2. Nexus between inputs (gold dores, silver dores) and the final product (Castor oil seeds).

Detailed Analysis

Issue 1: Eligibility to use Input Tax Credit (ITC) for GST liability on Castor oil seeds
The applicant, M/s. Aristo Bullion Pvt. Ltd., sought an advance ruling on whether they could use the ITC balance available in their Electronic Credit Ledger, earned on inputs/raw materials meant for outward supply of bullions, to discharge GST liability on Castor oil seeds procured from agriculturists.

The applicant argued that the ITC available in the Electronic Credit Ledger is a pool that can be used for any GST liability on outward supplies, as per Section 49(4) of the CGST Act, 2017. They believed that since the ITC was legitimately earned on inputs used in their business, it should be available for offsetting GST on Castor oil seeds.

Issue 2: Nexus between inputs (gold dores, silver dores) and the final product (Castor oil seeds)
The Authority for Advance Ruling (AAR) examined whether there was a nexus between the inputs (gold dores, silver dores) and the final product (Castor oil seeds). According to Section 16(1) of the CGST Act, 2017, ITC can be claimed only if the inputs are used or intended to be used in the course or furtherance of the business.

The AAR found that the applicant did not provide any document or literature to establish a connection between the inputs (gold dores, silver dores) and the business of supplying Castor oil seeds. The AAR emphasized that the inputs must be used in the course or furtherance of the business of supplying the final product, which in this case, was not evident.

Conclusion
The AAR ruled that the applicant could not use the ITC balance available in the Electronic Credit Ledger, earned on inputs/raw materials meant for outward supply of bullions, to discharge GST liability on Castor oil seeds.
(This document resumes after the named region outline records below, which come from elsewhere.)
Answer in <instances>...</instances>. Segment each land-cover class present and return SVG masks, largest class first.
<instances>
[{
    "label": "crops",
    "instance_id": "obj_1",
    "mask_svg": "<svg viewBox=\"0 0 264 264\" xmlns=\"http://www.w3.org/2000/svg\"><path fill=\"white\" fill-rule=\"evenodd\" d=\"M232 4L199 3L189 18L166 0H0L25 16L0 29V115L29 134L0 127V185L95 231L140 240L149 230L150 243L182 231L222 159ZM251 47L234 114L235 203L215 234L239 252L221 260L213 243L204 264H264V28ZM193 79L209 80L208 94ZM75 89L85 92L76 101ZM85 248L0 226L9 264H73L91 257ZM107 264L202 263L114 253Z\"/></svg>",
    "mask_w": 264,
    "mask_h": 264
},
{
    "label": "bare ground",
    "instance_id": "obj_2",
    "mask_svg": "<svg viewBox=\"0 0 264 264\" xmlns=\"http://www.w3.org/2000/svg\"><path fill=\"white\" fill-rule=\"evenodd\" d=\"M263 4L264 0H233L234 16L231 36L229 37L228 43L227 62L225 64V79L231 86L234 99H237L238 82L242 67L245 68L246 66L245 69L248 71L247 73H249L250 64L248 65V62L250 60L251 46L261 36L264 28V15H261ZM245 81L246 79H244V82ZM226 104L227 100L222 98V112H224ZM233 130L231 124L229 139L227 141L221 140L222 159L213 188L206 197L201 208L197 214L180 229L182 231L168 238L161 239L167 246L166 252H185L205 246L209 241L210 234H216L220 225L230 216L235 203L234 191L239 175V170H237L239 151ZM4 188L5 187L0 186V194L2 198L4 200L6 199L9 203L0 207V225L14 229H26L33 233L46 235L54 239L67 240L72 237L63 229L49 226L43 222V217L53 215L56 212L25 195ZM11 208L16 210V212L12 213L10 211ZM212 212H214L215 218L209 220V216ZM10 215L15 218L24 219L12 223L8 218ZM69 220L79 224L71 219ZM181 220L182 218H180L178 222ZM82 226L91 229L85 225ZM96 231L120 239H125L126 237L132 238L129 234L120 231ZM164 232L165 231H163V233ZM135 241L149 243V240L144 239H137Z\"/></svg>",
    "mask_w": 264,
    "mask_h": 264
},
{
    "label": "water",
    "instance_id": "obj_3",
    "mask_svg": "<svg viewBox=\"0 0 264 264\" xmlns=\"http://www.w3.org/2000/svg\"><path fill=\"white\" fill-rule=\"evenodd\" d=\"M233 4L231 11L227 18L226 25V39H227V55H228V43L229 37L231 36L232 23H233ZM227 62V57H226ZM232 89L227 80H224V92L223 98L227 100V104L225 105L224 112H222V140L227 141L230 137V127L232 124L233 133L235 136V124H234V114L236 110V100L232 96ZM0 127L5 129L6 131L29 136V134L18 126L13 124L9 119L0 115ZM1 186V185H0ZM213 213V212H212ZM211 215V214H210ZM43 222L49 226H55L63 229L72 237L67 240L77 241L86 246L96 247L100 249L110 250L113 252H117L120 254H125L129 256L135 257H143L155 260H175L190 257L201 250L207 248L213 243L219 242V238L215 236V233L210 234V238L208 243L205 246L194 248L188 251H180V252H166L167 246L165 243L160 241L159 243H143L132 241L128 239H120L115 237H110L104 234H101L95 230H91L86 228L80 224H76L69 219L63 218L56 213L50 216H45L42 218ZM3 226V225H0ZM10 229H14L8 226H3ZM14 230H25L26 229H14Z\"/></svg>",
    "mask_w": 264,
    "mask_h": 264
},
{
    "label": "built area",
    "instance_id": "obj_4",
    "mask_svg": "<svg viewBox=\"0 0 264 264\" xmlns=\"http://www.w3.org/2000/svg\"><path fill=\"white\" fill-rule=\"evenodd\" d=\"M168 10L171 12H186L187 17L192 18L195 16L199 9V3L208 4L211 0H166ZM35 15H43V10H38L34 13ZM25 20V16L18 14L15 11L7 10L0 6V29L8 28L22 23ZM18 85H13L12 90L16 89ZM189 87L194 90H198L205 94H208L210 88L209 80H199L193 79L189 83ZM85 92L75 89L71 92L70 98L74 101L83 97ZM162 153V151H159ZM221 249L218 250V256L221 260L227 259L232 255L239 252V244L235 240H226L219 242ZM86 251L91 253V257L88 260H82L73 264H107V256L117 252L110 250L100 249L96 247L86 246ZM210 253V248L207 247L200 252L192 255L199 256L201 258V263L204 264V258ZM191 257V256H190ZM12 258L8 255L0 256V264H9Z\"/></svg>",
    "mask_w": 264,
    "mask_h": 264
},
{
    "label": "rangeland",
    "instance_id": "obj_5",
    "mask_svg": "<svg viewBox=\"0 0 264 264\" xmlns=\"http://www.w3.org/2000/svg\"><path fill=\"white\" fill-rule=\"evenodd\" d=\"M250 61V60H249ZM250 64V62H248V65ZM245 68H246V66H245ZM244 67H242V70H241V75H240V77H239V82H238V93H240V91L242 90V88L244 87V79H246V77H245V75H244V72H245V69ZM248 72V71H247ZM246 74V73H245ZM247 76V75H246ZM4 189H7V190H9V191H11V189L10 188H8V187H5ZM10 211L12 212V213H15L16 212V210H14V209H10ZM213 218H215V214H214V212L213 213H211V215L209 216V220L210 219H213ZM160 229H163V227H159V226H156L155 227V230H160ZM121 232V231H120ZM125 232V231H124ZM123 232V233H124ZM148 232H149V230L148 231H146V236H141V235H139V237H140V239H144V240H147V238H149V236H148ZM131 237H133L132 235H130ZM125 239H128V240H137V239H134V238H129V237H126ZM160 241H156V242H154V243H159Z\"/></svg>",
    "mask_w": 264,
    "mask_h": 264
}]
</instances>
The ruling was based on the lack of nexus between the inputs and the final product, as required under Section 16(1) of the CGST Act, 2017.

Ruling
Question: Can the applicant use Input Tax Credit Balance available in the Electronic Credit Ledger legitimately earned on the inputs/raw-materials/inward supplies (meant for outward supply of Bullions) towards the GST liability on ‘Castor Oil Seed’ which were procured from Agriculturists and subsequently meant for onward supply?

Answer: The applicant cannot use the Input Tax Credit Balance available in the Electronic Credit Ledger legitimately earned on the inputs/raw-materials/inward supplies (meant for outward supply of Bullions) towards the GST liability on ‘Castor Oil Seed’ which were procured from Agriculturists and subsequently meant for onward supply, for the reasons discussed hereinabove.